[Saved entries]
--- START ---
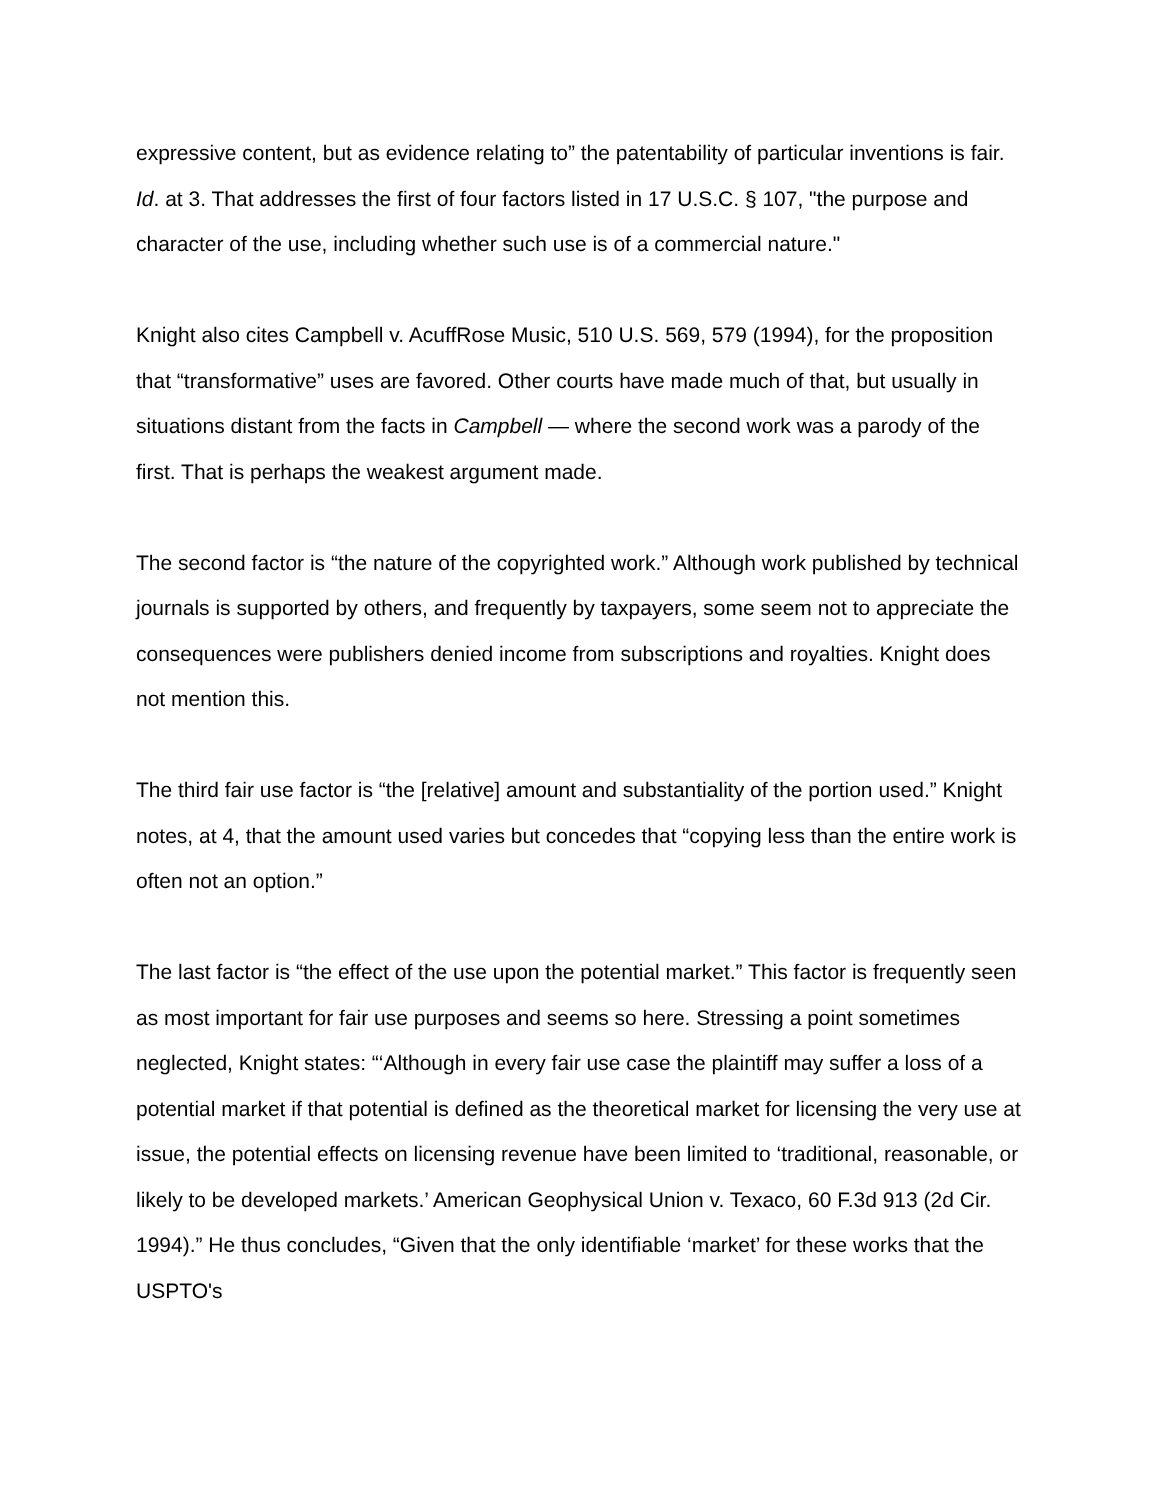expressive content, but as evidence relating to” the patentability of particular inventions is fair. Id. at 3. That addresses the first of four factors listed in 17 U.S.C. § 107, "the purpose and character of the use, including whether such use is of a commercial nature."
Knight also cites Campbell v. AcuffRose Music, 510 U.S. 569, 579 (1994), for the proposition that “transformative” uses are favored. Other courts have made much of that, but usually in situations distant from the facts in Campbell — where the second work was a parody of the first. That is perhaps the weakest argument made.
The second factor is “the nature of the copyrighted work.” Although work published by technical journals is supported by others, and frequently by taxpayers, some seem not to appreciate the consequences were publishers denied income from subscriptions and royalties. Knight does not mention this.
The third fair use factor is “the [relative] amount and substantiality of the portion used.” Knight notes, at 4, that the amount used varies but concedes that “copying less than the entire work is often not an option.”
The last factor is “the effect of the use upon the potential market.” This factor is frequently seen as most important for fair use purposes and seems so here. Stressing a point sometimes neglected, Knight states: “‘Although in every fair use case the plaintiff may suffer a loss of a potential market if that potential is defined as the theoretical market for licensing the very use at issue, the potential effects on licensing revenue have been limited to ‘traditional, reasonable, or likely to be developed markets.’ American Geophysical Union v. Texaco, 60 F.3d 913 (2d Cir. 1994).” He thus concludes, “Given that the only identifiable ‘market’ for these works that the USPTO's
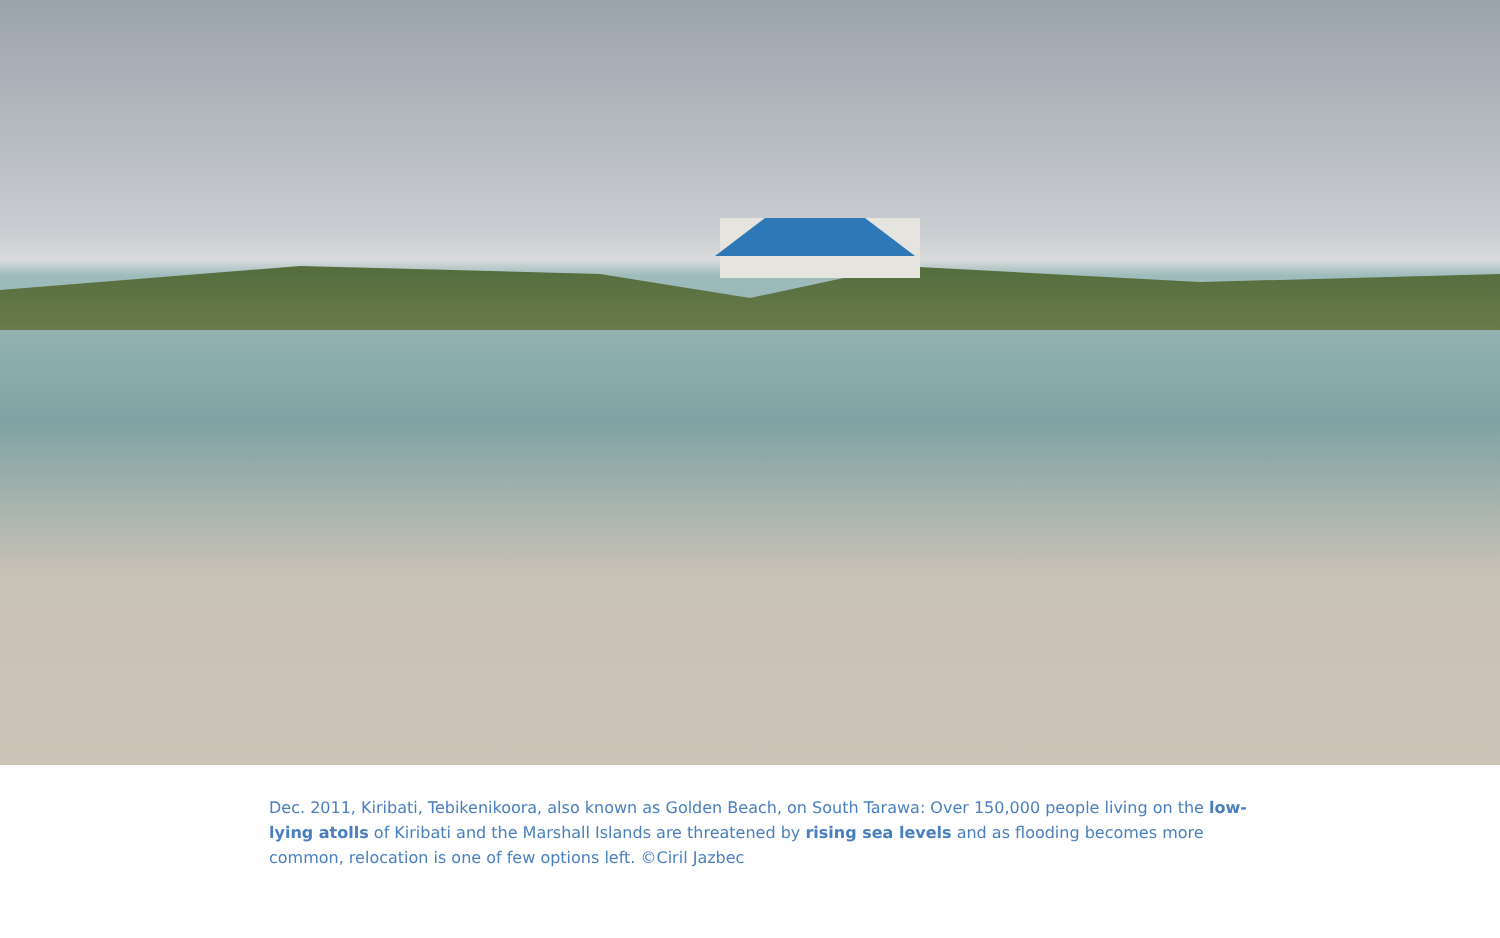Dec. 2011, Kiribati, Tebikenikoora, also known as Golden Beach, on South Tarawa: Over 150,000 people living on the low-lying atolls of Kiribati and the Marshall Islands are threatened by rising sea levels and as flooding becomes more common, relocation is one of few options left. ©Ciril Jazbec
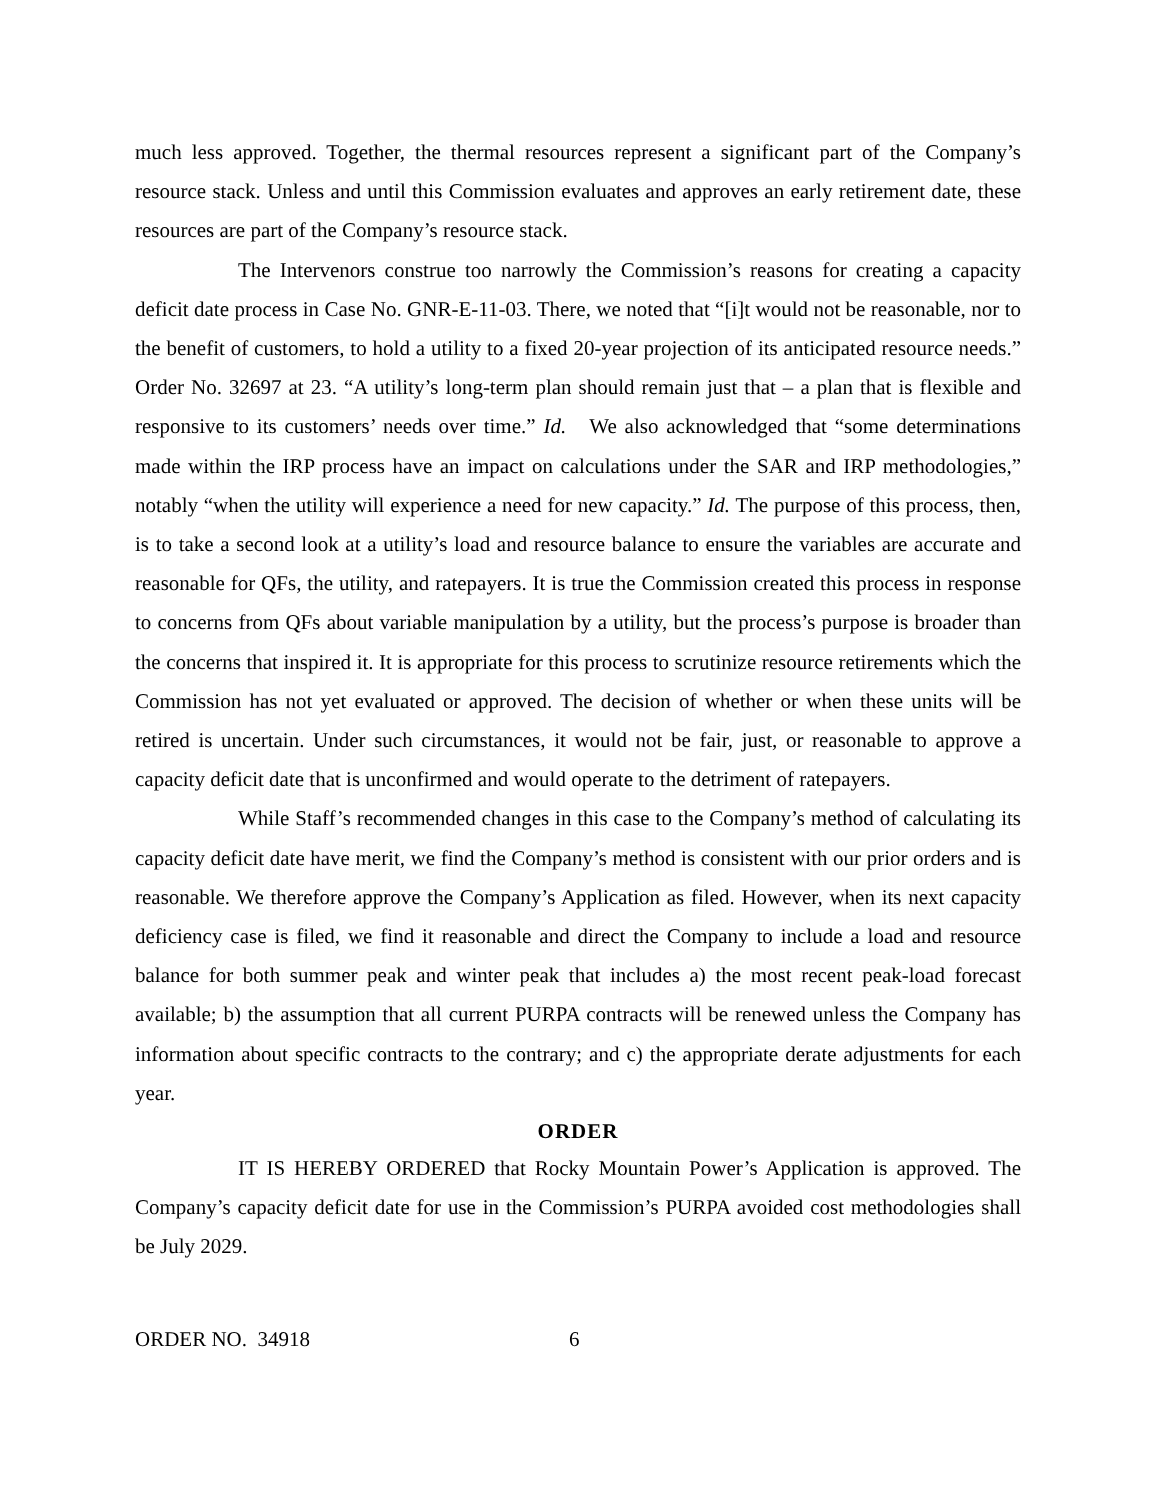much less approved. Together, the thermal resources represent a significant part of the Company’s resource stack. Unless and until this Commission evaluates and approves an early retirement date, these resources are part of the Company’s resource stack.
The Intervenors construe too narrowly the Commission’s reasons for creating a capacity deficit date process in Case No. GNR-E-11-03. There, we noted that “[i]t would not be reasonable, nor to the benefit of customers, to hold a utility to a fixed 20-year projection of its anticipated resource needs.” Order No. 32697 at 23. “A utility’s long-term plan should remain just that – a plan that is flexible and responsive to its customers’ needs over time.” Id. We also acknowledged that “some determinations made within the IRP process have an impact on calculations under the SAR and IRP methodologies,” notably “when the utility will experience a need for new capacity.” Id. The purpose of this process, then, is to take a second look at a utility’s load and resource balance to ensure the variables are accurate and reasonable for QFs, the utility, and ratepayers. It is true the Commission created this process in response to concerns from QFs about variable manipulation by a utility, but the process’s purpose is broader than the concerns that inspired it. It is appropriate for this process to scrutinize resource retirements which the Commission has not yet evaluated or approved. The decision of whether or when these units will be retired is uncertain. Under such circumstances, it would not be fair, just, or reasonable to approve a capacity deficit date that is unconfirmed and would operate to the detriment of ratepayers.
While Staff’s recommended changes in this case to the Company’s method of calculating its capacity deficit date have merit, we find the Company’s method is consistent with our prior orders and is reasonable. We therefore approve the Company’s Application as filed. However, when its next capacity deficiency case is filed, we find it reasonable and direct the Company to include a load and resource balance for both summer peak and winter peak that includes a) the most recent peak-load forecast available; b) the assumption that all current PURPA contracts will be renewed unless the Company has information about specific contracts to the contrary; and c) the appropriate derate adjustments for each year.
ORDER
IT IS HEREBY ORDERED that Rocky Mountain Power’s Application is approved. The Company’s capacity deficit date for use in the Commission’s PURPA avoided cost methodologies shall be July 2029.
ORDER NO. 34918 6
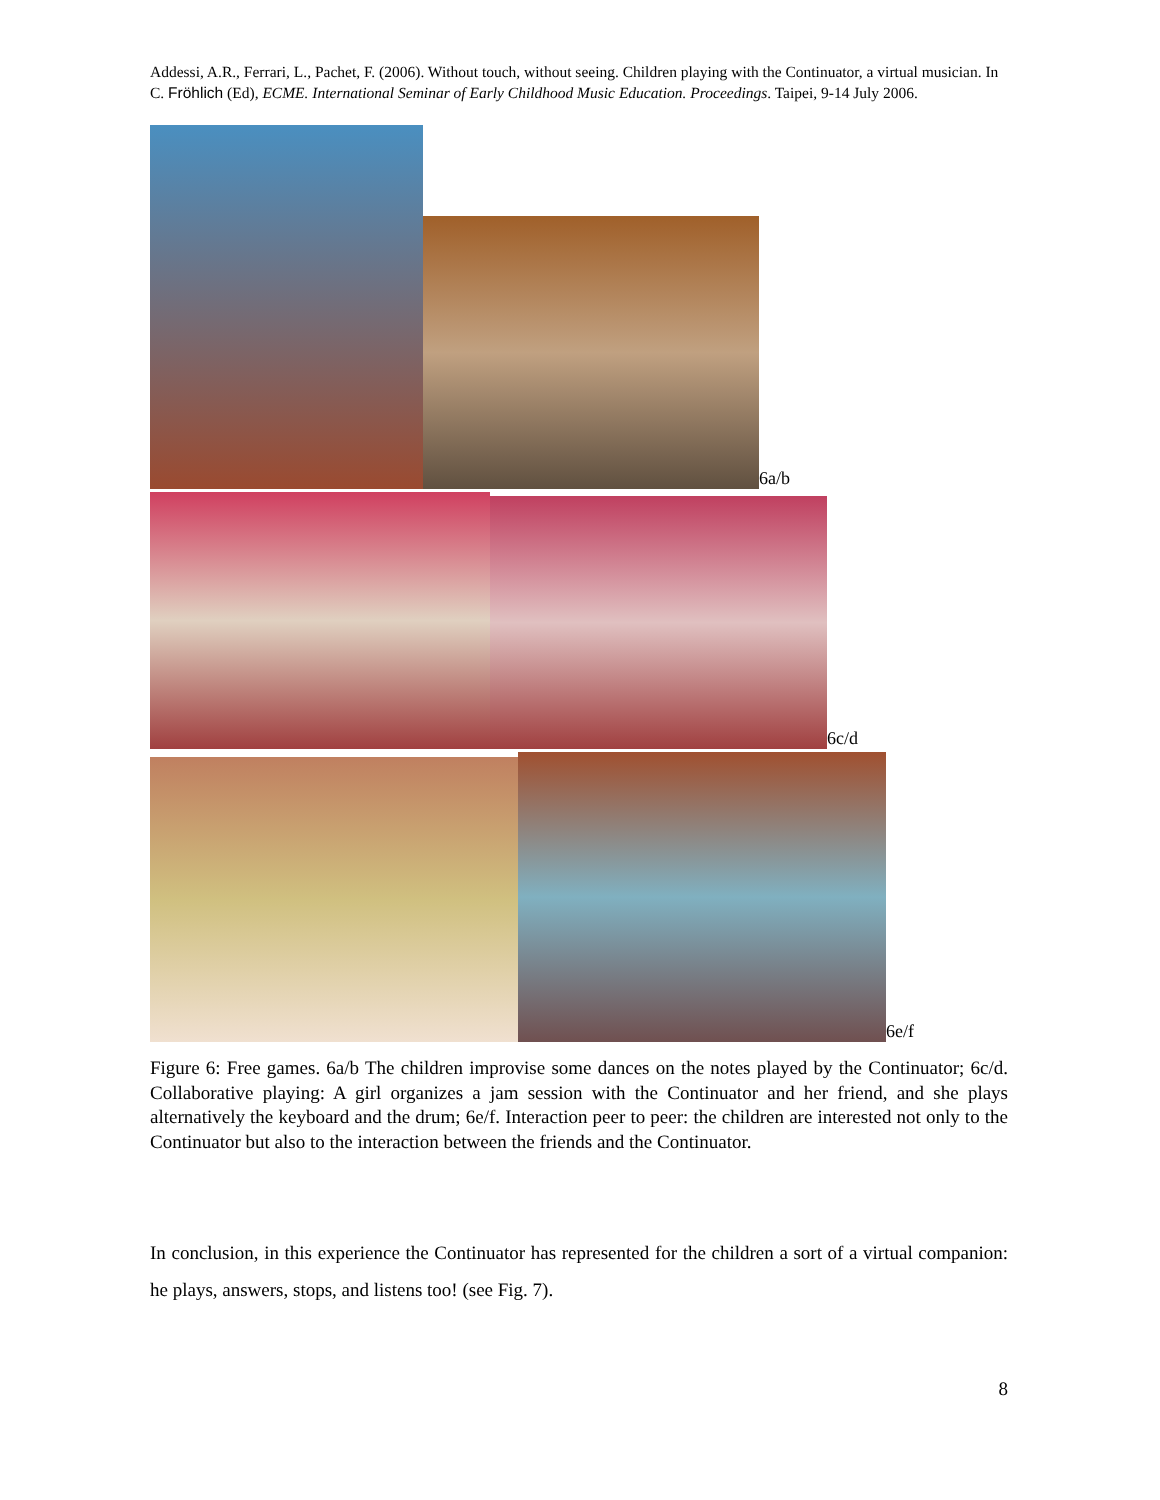Addessi, A.R., Ferrari, L., Pachet, F. (2006). Without touch, without seeing. Children playing with the Continuator, a virtual musician. In C. Fröhlich (Ed), ECME. International Seminar of Early Childhood Music Education. Proceedings. Taipei, 9-14 July 2006.
6a/b
6c/d
6e/f
Figure 6: Free games. 6a/b The children improvise some dances on the notes played by the Continuator; 6c/d. Collaborative playing: A girl organizes a jam session with the Continuator and her friend, and she plays alternatively the keyboard and the drum; 6e/f. Interaction peer to peer: the children are interested not only to the Continuator but also to the interaction between the friends and the Continuator.
In conclusion, in this experience the Continuator has represented for the children a sort of a virtual companion: he plays, answers, stops, and listens too! (see Fig. 7).
8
--- END ---
About this exercise: What is the number of lines above that contain "plays"? Reply with that number only.

Response area: 2